The curly brackets can also be used after a character class. For example:

hx[a-z]{2,4}

will match hx combined with two, three or four lowercase letters (e.g. hxab, hxtmn, hxftop, etc.).

The Backslash

\

The backslash is an escape character. This means that it's used when you want a meta-character to be interpreted literally. You have to put the backslash before the special character. For example:

hx\+

will match hx+.

If you want a backslash to be interpreted literally, you have to put another backslash in front of it. For example:

hx\\

will match hx\.

Unlike the dot, the plus, the asterisk and the question mark, the backslash retains its position as a meta-character when it's used inside a character class. For example:

hx[e\]

will not match hx\. In this case, as usual, you have to escape it with another backslash.

Anchors

^$

The caret and the dollar sign are used as anchors. They are used to specify the beginning and the end of a string. The beginning is marked with ^, and the end with $. For example, let's say that you search through the string:

hostknox provides quality hosting

and you use the following regex:

^host

This will match only the host in hostknox because it's at the beginning of the string. If you search through the same string with the regex:

host$

there will be no matches because neither the host in hostknox, nor the host in hosting is at the end of the string. If, however, you use the same regex host$ to search through the string:

hostknox is a quality host

it will match the host that's at the end of the string. Keep in mind that the Regex Engine processes whitespaces as characters too, so if there's a space after host in the above mentioned string, there will be no matches.

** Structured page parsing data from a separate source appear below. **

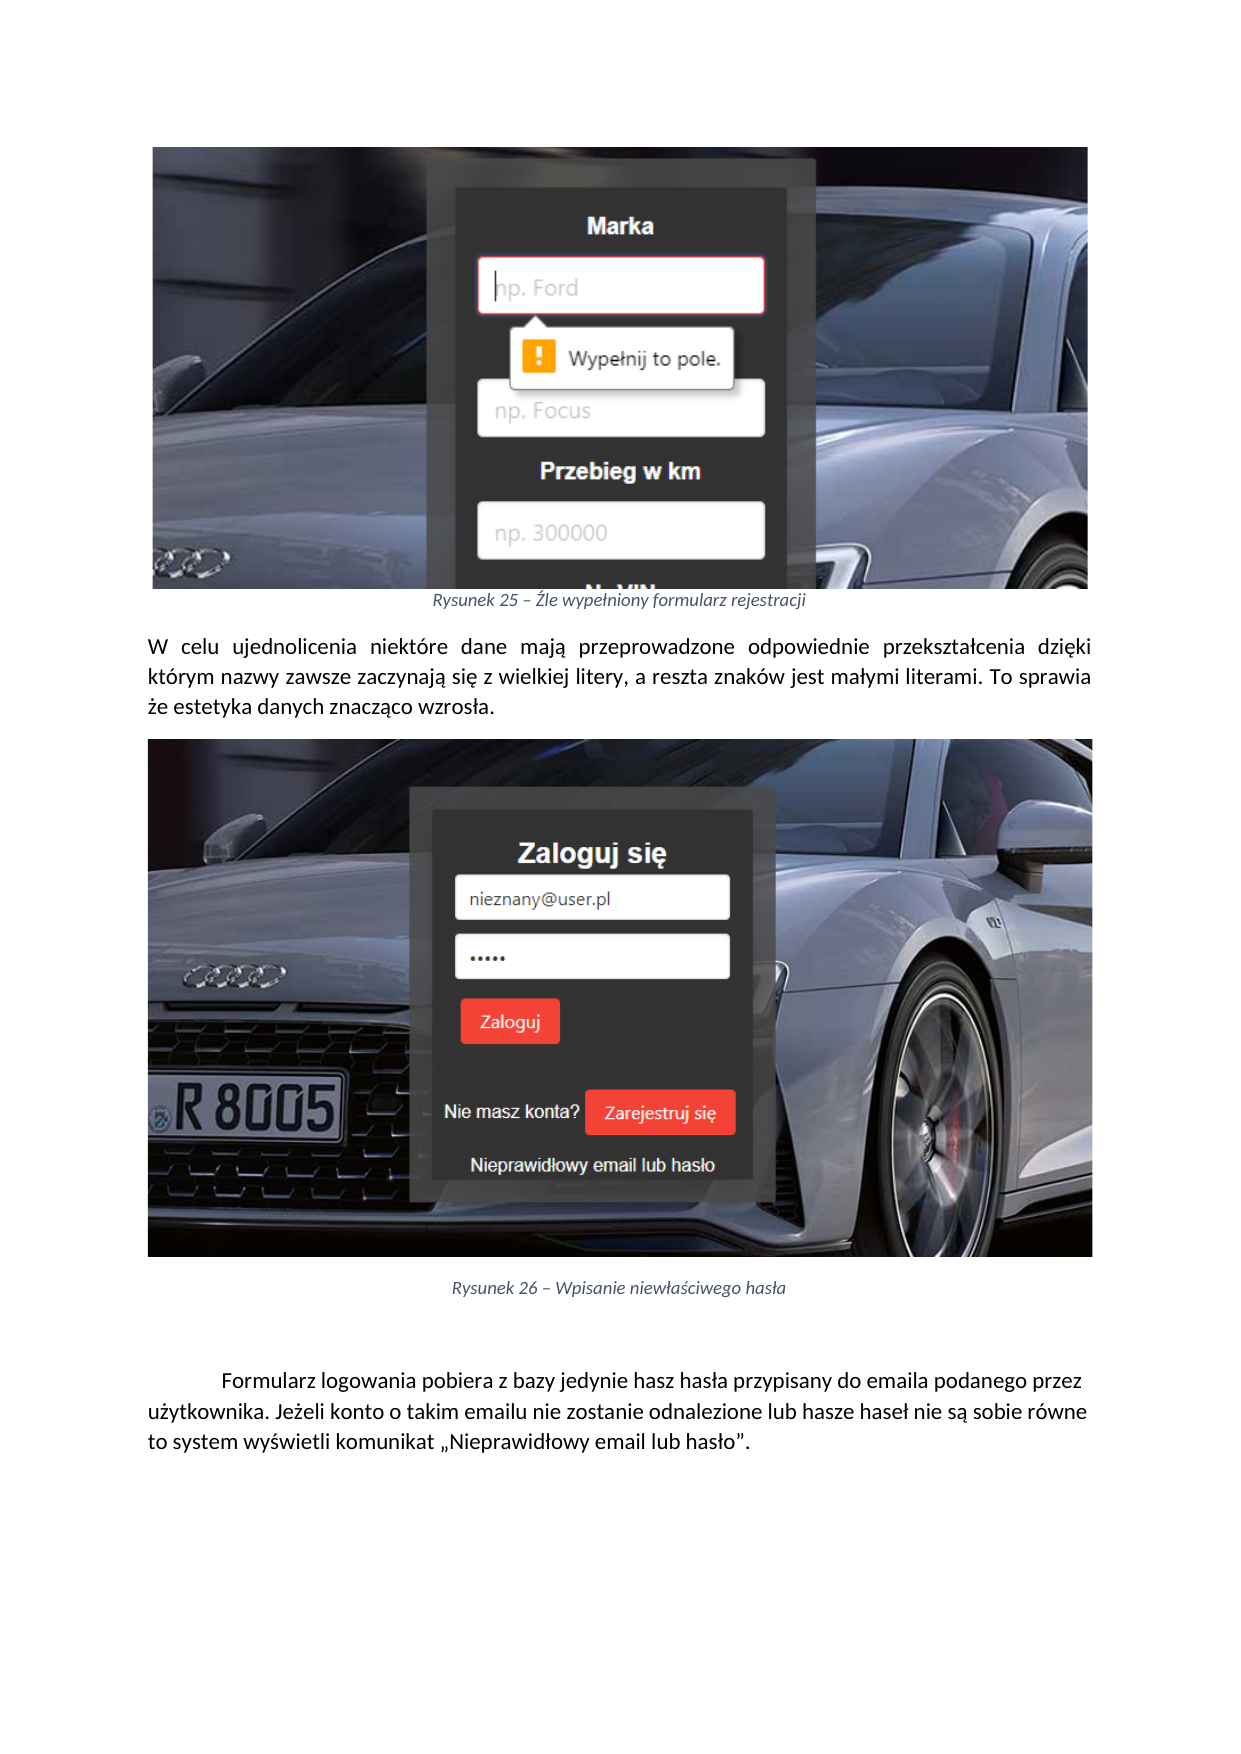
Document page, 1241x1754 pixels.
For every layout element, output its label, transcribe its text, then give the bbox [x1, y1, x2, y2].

text Rysunek 25 – Źle wypełniony formularz rejestracji [148, 148, 1093, 611]
text Formularz logowania pobiera z bazy jedynie hasz hasła przypisany do emaila podanego przez użytkownika. Jeżeli konto o takim emailu nie zostanie odnalezione lub hasze haseł nie są sobie równe to system wyświetli komunikat „Nieprawidłowy email lub hasło”. [148, 1367, 1093, 1455]
text W celu ujednolicenia niektóre dane mają przeprowadzone odpowiednie przekształcenia dzięki którym nazwy zawsze zaczynają się z wielkiej litery, a reszta znaków jest małymi literami. To sprawia że estetyka danych znacząco wzrosła. [148, 632, 1093, 720]
text Rysunek 26 – Wpisanie niewłaściwego hasła [148, 1276, 1093, 1299]
picture [147, 739, 1093, 1257]
picture [152, 147, 1088, 589]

When you use the caret right after the opening bracket of a character class, this means that all characters can be matched except for the ones listed after the caret in the character class. For example:

hx[^ie]

will match hx combined with any other character, but it will not match hxi and hxe. If the caret is in a character class but it's not the first character after the opening bracket, then it will be interpreted literally. For example:

hx[i^e]

will match hxi, hx^, and hxe.

The dollar sign is interpreted literally no matter where within a character class it appears. For example:

hx[$i]

will match hx$ and hxi.

Shorthand

Shorthand character classes exist as a quick way to use some common character classes. There are several shorthand character classes. Their syntax is a backslash followed by a letter. A backslash and a d:

\d

means any digit, so it's equivalent to [0-9]. A backslash followed by a capitalized D:

\D

stands for any character except a digit. This makes it equal to the character class [^\d].

A backslash followed by an s:

\s

matches whitespaces, including new lines. So, for example, in the string h x it will match the space between h and x.

A backslash followed by a capital S:

\S

means any character that is not a whitespace. This makes it equivalent to [^\s].

A backslash followed by a w:

\w

matches any word character. This includes letters, digits and the underscore. It's equivalent to [a-zA-Z0-9_].

A backslash and a capital W:

\W

matches non-word characters (e.g. symbols, whitespaces, etc.).

Shorthand can be used inside square brackets without losing its original meaning. For example

[a-f\d]

will match strings containing the lowercase letters from a to f and any digit.

The Vertical Bar (Pipe)

The pipe is used for alternation. The search will begin with attempting to match the left most alternative, and when it finds a match it will stop. For example:

hxi|hxe|hxa

will search the string for one of the three alternatives. It will try to match hxi first and will stop if it finds a match.